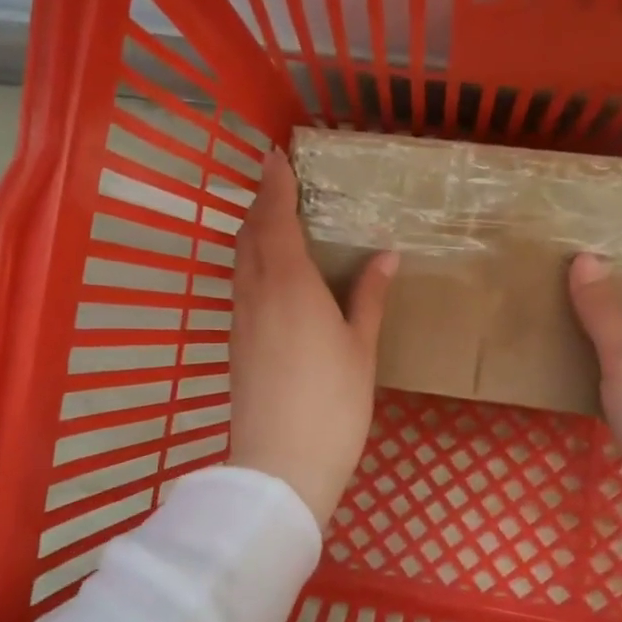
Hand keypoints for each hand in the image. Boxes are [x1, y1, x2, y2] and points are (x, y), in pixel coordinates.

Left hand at [229, 148, 397, 525]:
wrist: (280, 465)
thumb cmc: (332, 403)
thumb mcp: (361, 348)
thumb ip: (369, 296)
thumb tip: (386, 255)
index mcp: (289, 284)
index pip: (274, 219)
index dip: (274, 185)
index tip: (276, 156)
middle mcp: (256, 293)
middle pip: (249, 234)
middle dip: (261, 203)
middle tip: (280, 185)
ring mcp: (240, 319)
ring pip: (239, 260)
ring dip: (252, 231)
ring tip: (275, 220)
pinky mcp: (235, 343)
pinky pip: (239, 285)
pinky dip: (250, 262)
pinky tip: (270, 273)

________________

### ACTIVITY
The answer must be the full listing retyped exactly, with no pictures in it.

### TASK RESPONSE
Hand keypoints for each hand in the image. Boxes are [x1, y1, x2, y2] and points are (x, y), in pixel coordinates.

Left hand at [229, 148, 397, 525]:
wrist: (280, 465)
thumb cmc: (332, 403)
thumb mcp: (361, 348)
thumb ip: (369, 296)
thumb tip: (386, 255)
index mcp: (289, 284)
index pip: (274, 219)
index dip: (274, 185)
index tip: (276, 156)
middle mcp: (256, 293)
middle pip: (249, 234)
middle dip: (261, 203)
middle tip: (280, 185)
ring mcp: (240, 319)
ring pip: (239, 260)
ring dip: (252, 231)
ring tip: (275, 220)
pinky mcp: (235, 343)
pinky pip: (239, 285)
pinky dip: (250, 262)
pinky tip: (270, 273)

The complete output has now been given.